謙虚は卑下ではない。謙虚なのは、自信があるからこそ
「謙虚」と「卑下」は、ややもすると混同されてしまうことがあります。が、僕はこの2つをまったく違うものだと捉えています。本当の謙虚さを身につけるためには、自分に対する「自信」を持つことが大切だと思うのです。自信があるからこそ、控えめに振る舞えるし、人に譲ることができる。
自分に自信がないとき、この場合は「卑下」になってしまいます。本当に自分は何もできなくて... と、いうのは、ある種の逃げだといえるかもしれません。自分は責任を持てないし持ちたくないから、単にタスクや役割から逃げるだけ。これは、(自信がないがゆえの)卑下だということですね。
そして面白いことに、自信がない人は、もうひとつの行動パターンを取ることがあります。卑下ではなく、逆に「尊大」に振る舞ってしまう人です。

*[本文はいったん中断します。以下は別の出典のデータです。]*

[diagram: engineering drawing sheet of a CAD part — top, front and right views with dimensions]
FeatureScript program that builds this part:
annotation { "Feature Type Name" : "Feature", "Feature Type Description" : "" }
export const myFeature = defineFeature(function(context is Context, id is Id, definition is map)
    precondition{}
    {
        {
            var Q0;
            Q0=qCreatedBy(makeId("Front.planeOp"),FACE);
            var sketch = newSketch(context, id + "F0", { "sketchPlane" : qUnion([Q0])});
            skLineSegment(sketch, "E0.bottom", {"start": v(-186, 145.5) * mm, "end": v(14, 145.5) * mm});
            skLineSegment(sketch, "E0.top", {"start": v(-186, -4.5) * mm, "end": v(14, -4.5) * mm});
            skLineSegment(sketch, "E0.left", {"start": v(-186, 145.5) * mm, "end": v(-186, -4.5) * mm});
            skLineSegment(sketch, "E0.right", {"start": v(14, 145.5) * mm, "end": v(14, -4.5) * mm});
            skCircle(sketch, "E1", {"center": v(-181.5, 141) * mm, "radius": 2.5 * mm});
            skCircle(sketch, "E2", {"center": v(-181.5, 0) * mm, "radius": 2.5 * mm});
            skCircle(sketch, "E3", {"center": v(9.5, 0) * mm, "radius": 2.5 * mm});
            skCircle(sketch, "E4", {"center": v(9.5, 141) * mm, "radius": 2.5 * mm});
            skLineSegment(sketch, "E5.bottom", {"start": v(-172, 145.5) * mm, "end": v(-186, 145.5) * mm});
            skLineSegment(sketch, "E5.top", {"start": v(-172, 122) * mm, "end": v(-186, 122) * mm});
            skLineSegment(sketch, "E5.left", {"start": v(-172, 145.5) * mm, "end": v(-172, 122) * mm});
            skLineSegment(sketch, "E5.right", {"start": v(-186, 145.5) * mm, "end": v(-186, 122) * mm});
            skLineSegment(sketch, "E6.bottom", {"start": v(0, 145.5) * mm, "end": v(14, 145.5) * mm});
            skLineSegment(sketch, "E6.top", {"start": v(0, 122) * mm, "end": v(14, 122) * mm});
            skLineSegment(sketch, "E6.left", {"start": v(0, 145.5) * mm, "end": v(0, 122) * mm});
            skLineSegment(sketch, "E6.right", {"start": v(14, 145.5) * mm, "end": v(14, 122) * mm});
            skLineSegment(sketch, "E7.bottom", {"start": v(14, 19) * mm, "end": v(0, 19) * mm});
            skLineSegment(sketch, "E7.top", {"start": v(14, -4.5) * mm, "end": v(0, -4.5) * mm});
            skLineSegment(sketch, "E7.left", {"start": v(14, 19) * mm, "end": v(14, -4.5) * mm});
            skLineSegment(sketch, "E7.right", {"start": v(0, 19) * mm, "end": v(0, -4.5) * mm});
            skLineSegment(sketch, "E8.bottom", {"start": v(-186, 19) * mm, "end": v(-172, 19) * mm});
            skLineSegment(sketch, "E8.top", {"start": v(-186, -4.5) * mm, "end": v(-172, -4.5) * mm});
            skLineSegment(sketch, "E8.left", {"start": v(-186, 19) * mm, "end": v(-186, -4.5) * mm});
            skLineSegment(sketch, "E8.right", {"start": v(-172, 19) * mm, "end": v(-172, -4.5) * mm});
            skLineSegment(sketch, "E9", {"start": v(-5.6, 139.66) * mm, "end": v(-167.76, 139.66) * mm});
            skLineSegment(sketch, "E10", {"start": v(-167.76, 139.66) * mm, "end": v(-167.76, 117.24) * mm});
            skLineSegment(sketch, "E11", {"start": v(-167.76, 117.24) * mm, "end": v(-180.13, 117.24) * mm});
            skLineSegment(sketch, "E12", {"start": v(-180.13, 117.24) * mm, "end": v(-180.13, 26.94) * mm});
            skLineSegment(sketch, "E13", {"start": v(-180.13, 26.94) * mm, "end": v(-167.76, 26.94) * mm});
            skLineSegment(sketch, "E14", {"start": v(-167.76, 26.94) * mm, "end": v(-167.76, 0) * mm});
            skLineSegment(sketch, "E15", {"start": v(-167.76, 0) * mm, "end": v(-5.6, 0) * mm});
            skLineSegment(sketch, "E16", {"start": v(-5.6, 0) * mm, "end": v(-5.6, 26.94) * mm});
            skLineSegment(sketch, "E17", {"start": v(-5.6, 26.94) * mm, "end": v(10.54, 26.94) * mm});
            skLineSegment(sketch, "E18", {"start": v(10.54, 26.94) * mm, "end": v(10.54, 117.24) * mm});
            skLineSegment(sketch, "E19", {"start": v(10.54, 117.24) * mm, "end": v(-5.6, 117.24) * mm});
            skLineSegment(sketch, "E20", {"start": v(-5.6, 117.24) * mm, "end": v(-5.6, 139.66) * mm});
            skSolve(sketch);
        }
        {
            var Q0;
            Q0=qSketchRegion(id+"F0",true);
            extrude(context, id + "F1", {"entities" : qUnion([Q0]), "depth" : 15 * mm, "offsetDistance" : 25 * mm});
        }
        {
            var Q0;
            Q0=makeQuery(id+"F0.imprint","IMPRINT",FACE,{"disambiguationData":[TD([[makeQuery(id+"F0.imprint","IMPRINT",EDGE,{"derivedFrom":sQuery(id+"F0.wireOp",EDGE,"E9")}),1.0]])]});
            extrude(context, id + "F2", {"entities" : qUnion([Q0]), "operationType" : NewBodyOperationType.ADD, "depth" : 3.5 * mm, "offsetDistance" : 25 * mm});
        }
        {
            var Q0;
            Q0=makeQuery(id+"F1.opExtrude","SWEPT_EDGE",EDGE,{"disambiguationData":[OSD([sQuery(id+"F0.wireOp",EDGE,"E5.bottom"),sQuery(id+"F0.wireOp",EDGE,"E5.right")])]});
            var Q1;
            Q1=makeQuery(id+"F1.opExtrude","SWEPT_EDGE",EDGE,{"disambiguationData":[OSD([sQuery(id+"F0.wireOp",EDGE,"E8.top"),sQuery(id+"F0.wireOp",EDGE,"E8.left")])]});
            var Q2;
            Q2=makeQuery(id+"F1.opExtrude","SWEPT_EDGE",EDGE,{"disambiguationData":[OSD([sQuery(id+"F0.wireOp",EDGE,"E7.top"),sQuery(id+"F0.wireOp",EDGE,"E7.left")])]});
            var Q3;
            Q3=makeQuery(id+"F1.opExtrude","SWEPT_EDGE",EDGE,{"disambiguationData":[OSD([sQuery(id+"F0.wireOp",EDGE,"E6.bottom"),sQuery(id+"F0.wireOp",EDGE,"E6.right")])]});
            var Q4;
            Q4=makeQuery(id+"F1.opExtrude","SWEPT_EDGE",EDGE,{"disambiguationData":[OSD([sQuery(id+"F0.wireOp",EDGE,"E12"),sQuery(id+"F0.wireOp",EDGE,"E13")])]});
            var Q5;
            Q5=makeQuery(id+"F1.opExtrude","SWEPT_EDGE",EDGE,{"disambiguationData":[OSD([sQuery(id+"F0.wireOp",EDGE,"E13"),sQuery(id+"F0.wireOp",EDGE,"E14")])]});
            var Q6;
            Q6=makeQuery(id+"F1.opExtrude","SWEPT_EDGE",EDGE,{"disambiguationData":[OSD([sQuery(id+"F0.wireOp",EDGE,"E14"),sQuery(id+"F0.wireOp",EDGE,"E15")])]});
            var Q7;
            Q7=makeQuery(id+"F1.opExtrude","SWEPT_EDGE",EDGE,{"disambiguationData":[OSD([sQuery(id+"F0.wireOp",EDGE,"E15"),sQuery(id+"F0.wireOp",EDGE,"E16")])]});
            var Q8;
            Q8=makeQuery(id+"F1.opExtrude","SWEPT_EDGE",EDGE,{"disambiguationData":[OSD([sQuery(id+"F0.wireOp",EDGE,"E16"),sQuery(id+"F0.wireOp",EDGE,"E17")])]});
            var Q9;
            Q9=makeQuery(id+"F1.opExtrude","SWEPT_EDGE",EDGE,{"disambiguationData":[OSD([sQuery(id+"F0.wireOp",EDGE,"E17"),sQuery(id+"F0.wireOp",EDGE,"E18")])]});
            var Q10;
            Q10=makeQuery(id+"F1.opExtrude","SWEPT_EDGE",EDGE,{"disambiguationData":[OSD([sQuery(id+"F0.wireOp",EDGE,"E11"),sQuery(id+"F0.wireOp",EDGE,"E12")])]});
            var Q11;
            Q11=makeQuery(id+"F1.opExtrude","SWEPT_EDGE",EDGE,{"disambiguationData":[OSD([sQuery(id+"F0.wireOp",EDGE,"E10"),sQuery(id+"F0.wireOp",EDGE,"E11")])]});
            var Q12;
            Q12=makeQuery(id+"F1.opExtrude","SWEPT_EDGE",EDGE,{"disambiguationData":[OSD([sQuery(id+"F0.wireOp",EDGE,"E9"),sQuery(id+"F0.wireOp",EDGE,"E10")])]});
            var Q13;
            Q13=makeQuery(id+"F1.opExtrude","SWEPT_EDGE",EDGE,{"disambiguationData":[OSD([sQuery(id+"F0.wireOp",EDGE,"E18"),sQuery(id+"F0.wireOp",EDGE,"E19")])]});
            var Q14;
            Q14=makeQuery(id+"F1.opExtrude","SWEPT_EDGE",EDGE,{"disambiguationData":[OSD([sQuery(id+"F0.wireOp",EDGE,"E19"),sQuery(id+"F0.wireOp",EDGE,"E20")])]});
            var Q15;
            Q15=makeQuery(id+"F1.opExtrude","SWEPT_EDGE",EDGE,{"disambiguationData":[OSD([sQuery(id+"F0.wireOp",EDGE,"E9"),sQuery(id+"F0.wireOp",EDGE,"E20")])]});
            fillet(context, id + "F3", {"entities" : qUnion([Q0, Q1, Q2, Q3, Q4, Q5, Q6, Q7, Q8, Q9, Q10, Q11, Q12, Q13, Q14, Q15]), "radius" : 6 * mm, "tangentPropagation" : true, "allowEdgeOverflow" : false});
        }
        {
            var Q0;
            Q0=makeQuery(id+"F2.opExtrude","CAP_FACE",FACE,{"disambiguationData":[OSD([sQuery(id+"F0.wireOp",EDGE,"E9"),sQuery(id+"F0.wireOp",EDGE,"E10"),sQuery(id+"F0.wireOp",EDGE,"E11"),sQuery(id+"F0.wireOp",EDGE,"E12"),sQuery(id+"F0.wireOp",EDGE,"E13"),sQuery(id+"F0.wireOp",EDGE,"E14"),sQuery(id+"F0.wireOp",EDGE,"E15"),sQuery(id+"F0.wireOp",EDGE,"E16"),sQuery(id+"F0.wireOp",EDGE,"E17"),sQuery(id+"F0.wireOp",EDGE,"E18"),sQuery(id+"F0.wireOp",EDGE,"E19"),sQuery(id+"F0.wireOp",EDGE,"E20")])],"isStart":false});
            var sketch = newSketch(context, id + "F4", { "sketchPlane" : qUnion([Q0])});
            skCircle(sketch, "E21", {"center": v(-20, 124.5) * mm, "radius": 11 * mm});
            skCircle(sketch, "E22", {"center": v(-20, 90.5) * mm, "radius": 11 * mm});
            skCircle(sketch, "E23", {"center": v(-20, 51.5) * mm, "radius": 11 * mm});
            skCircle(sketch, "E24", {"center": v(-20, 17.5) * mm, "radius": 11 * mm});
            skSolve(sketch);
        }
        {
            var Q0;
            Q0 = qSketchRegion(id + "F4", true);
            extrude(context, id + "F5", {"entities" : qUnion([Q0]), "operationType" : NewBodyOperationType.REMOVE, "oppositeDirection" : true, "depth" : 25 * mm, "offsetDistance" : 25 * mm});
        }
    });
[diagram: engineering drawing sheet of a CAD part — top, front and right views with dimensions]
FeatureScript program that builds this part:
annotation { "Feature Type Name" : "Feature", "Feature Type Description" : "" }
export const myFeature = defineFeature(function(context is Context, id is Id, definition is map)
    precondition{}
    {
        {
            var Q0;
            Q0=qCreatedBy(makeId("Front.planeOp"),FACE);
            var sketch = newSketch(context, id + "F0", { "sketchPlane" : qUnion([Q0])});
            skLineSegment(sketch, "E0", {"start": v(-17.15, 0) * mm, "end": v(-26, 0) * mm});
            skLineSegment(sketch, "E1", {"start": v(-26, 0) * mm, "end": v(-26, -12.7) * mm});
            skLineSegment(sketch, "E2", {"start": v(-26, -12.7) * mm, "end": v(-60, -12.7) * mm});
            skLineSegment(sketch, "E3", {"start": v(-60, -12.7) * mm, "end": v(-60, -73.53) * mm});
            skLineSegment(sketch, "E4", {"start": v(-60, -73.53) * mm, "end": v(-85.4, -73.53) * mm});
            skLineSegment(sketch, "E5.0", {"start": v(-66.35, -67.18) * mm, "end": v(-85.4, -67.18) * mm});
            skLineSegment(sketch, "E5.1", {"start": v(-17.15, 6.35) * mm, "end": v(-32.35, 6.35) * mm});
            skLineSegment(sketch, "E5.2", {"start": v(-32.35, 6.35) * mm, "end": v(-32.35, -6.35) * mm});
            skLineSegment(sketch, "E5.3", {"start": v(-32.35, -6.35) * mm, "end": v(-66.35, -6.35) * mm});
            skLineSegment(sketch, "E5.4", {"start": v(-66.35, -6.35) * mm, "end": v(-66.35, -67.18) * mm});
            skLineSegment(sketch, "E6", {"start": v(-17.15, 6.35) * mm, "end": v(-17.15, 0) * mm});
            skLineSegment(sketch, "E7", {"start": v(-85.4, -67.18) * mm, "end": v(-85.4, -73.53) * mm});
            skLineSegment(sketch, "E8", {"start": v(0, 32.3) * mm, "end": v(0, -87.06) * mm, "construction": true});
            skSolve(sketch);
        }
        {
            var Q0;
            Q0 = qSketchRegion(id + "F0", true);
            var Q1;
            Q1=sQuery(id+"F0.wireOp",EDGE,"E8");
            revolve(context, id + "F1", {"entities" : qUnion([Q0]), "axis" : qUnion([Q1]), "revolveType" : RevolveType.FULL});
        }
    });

これ、面白いですよね。おなじ「自信がない」という状態において、態度としては両極端な姿勢として現れる。卑下するのは自信が無いがゆえに引け目を感じる結果ですが、尊大は、自信のなさをハッタリによって覆い隠してしまいたいという行動パターンだともいえます。
だから、いつもものすごく偉そうな人とか、上から目線の人というのは、本当は自分に自信がないことが多いのですよね。過去、そういう人に何人も会ってきました。余裕がないからこそ、人を威嚇してなんとか上位に立とうとする。負けないように、先手を打って抑え込んでしまいたい思ってしまうのでしょう。悲しい習性です。
まず自分の振る舞いとして、「卑下」にもならず「尊大」にもならないことが重要です。そしてそれには、確固たる自信を持つしかありません。それは別に、いきなり「すごい」人間を目指すということではありません。身の丈にあった、達成可能な目標を持ち、それを着実にクリアしていく。それこそが、少しづつですが、着実に自信を大きくしていく一番の道だと思ってます。
そしてもう一つ大切なのは、他者に対する評価を間違えないことです。相手が「謙虚」な姿勢を示しているのか、それともそれは単に「卑下」なのか、ということです。
謙虚にしている人を、「自信を持っていない人だ」と見くびってしまう失敗は避けたいものです。こういう失敗をするのは、多くの場合「尊大」に振る舞う傾向を持つ人です。相手が弱みを見せたら、すぐにマウントを取りに行こうとする。そういう人、たまにいますよね。あさましく、哀れな行動だと思います。
自分が本当に謙虚にいられたら、相手の謙虚さも分かるようになります。お互いに大人な姿勢で譲り合うのですが、心では、「あなたは本当はできる人ですよね」と互いに理解し合えている。相手が初対面の人でも、こういうことはよくあります。その後、良い関係性を結べたり、さらには長いビジネスパートナーになるのはまさにこのような人ですよね。
最悪なケースは、むやみに尊大に振る舞う人を、「胆力のあるリーダーだ」などと勘違いして尊敬したり付いていってしまうことです。このようなパターンは、後でだいたい悲惨な目に会いますよね。よからぬ集団のボスとか、ブラック企業の代表者などにこういうタイプが非常に多いと思っています。
人を正しく評価することは、とても大切です。尊大な人が優秀なのではありません。本当に優秀な人は、いつも謙虚です。自信があるからこそ、そのように振る舞えるのです。
そして、他者を本当に尊重し、一緒に引き上げようとしてくれます。一度きりで大切な自分の人生において、仲間として付き合うなら、まさにこういう人ですよね。